Vaya tiempos. Miren que atestiguar cómo algunos deciden ceder el republicano asiento que tenían, ganado a pulso, para convertirse en parte de la corte de un gobernante –por el momento– todopoderoso. De cuantos han cedido a la tentación, nadie como ése que el viernes anunció que aceptaba el título de rey chiquito que el excelentísimo le ha puesto en bandeja.
Arturo Zaldívar confirmó el último día hábil de la semana pasada que había hecho un trueque: renuncia a la autonomía a cambio de unos meses más en el cargo. Con su carta de no rechazo a la anticonstitucional ampliación de su mandato aprobada en el Congreso, demostró que había aceptado que desde Palacio Nacional se le dictara un designio que compromete a todo el Poder Judicial; y lejos de siquiera asumir personalmente los costos de tan lamentable episodio, pretende trasladar a los otros ministros la carga de tan complicado lance. Que aquéllos a quienes presido sean los que decidan si soy insustituible, si valgo más que la institución, voten para que me quede dos añitos más, ha comunicado. Vaya líder –es un decir– para este momento nacional.
Parece estar de moda el pedir a quienes votaron por Andrés Manuel López Obrador cuentas por los graves sucesos que ocurren en estos días.
Vaya. Ahora sucede que la democracia ocurre un día y no en cada jornada. Veamos: treinta y tantos meses después de los comicios presidenciales sucede que o votábamos por Meade (mon dieu) o por Anaya (onaceptabol) o el pobre de Zaldívar iba a tener que entregarse a la ambición comiéndose para él solito la libertad del Poder Judicial. No, pues por mi culpa, por mi enorme culpa.

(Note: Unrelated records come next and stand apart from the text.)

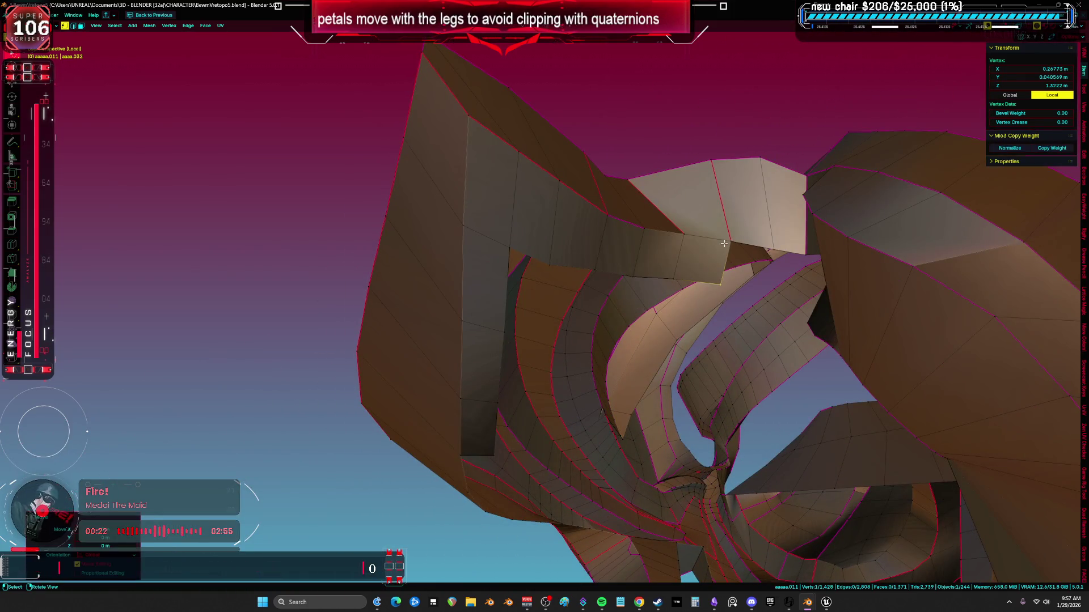
pyautogui.click(779, 249)
pyautogui.moveTo(779, 248); pyautogui.dragTo(448, 202, button='middle')
pyautogui.moveTo(581, 211); pyautogui.dragTo(694, 297, button='middle')
# Select a shortest edge path, then slide a vertex along its edge with Shift+V
pyautogui.click(823, 383)
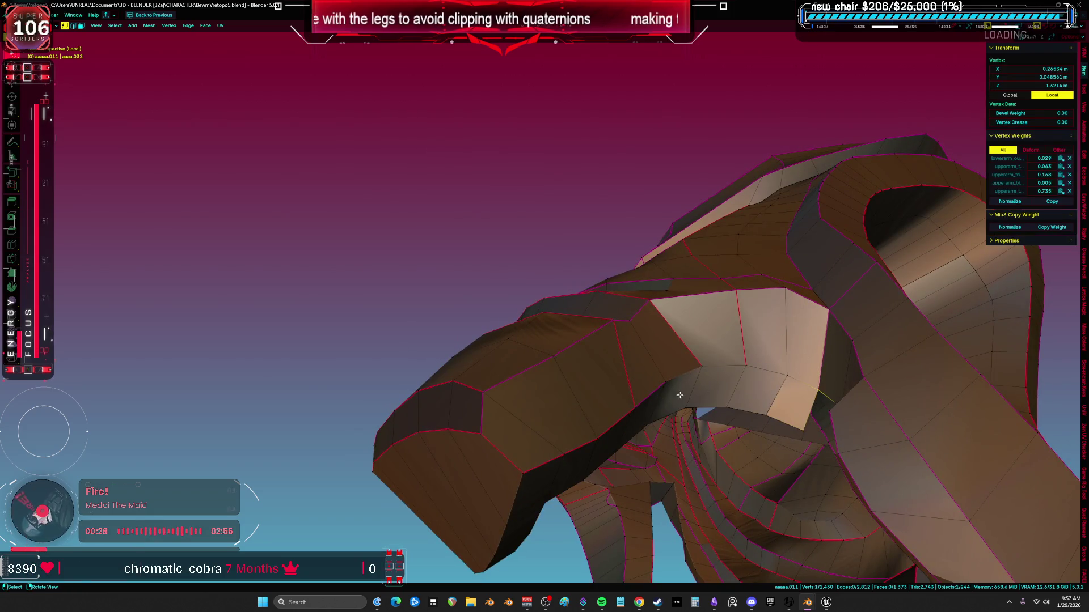
pyautogui.keyDown('ctrl'); pyautogui.click(521, 469); pyautogui.keyUp('ctrl')
pyautogui.press('q')
pyautogui.moveTo(700, 399); pyautogui.dragTo(607, 377, button='middle')
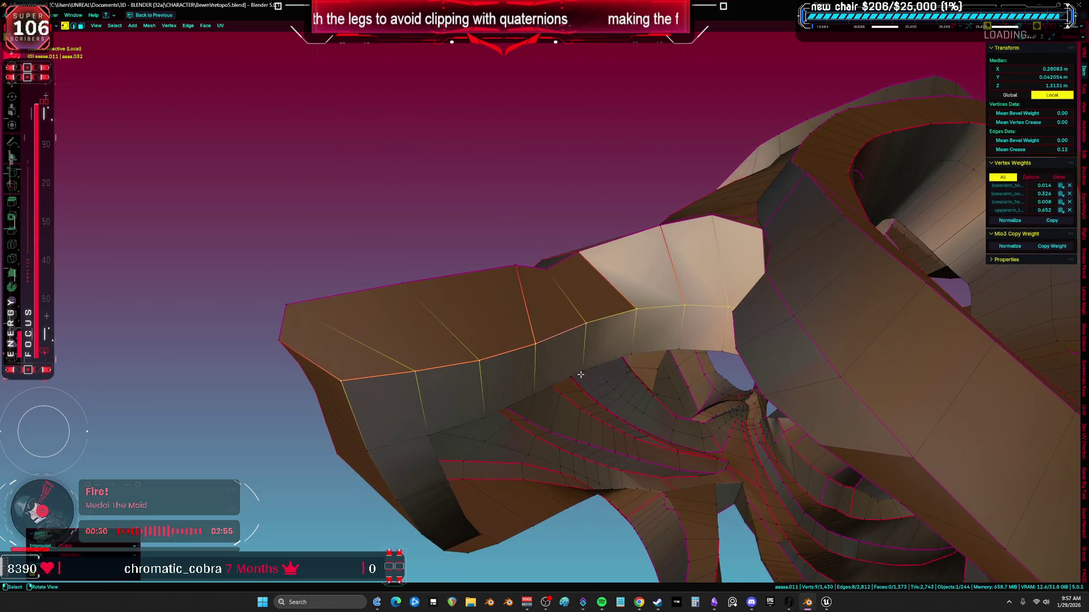
pyautogui.click(470, 366)
pyautogui.press('shift+v')
pyautogui.click(470, 366)
pyautogui.press('a')
pyautogui.moveTo(470, 366)
pyautogui.mouseDown(button='middle')
pyautogui.moveTo(686, 236)
pyautogui.moveTo(528, 311)
pyautogui.moveTo(504, 176)
pyautogui.moveTo(541, 255)
pyautogui.moveTo(525, 214)
pyautogui.moveTo(452, 213)
pyautogui.moveTo(396, 250)
pyautogui.moveTo(499, 309)
pyautogui.moveTo(462, 310)
pyautogui.moveTo(556, 210)
pyautogui.moveTo(556, 189)
pyautogui.moveTo(672, 227)
pyautogui.moveTo(644, 292)
pyautogui.moveTo(618, 270)
pyautogui.mouseUp(button='middle')
pyautogui.click(547, 259)
pyautogui.press('a')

Hubo un voto mayoritario por un cambio. Por una promesa en donde se ponía por delante una agenda para reparar la desigualdad, la atroz miseria de decenas de millones durante tanto tiempo menospreciada por el bipartidismo prianista, por detener las componendas de una corrupción descarada –¿faltan pruebas de ello?– y de una impunidad sin fin.
El cambio ha quedado a deber, qué duda cabe. Pues, para empezar, ha traicionado la agenda de la justicia con un fiscal como Gertz o con iniciativas como la militarización de la seguridad y de tantos otros sectores.
AMLO ha defraudado algunas promesas y en otras no hay manera de que cumpla. Encima desprecia toda rendición de cuentas. Pero no fue el único que no ha estado a la altura.
La democracia –verdad de perogrullo– requiere demócratas. Gente que además de votar un día se mantenga en el renglón de sus compromisos cívicos. Demócratas con algo más que el “se los dijimos”, ciudadanos que asumen que un voto no es un cheque en blanco, sino todo lo contrario.
No digo, para que quede claro, que todos los que no pudieron resistir la presión de AMLO, con amenazas de procedimientos administrativos en la mañanera, sean poco demócratas. En el mismo sentido, hay otros que al no renunciar –al convalidar aberraciones gubernamentales– fallan a la democracia.
Pero la abdicación de Zaldívar es distinta. Difícil imaginarlo presa del miedo que ha logrado instalar en otros actores el actual gobierno. Por ello resulta más lamentable su capitulación. Resistió a presidentes hasta que se acomodó con uno para convertirse en el artífice de la captura de todo un poder. Será de ahora en adelante un rey chiquito, un juez con algo de poder, pero sin autonomía, principio esencial de la justicia. El juez de AMLO.
Como en el 2000, el cambio se frustró. Peor que en 2000, el de hoy tiene una peligrosa deriva. Se requieren otra vez demócratas.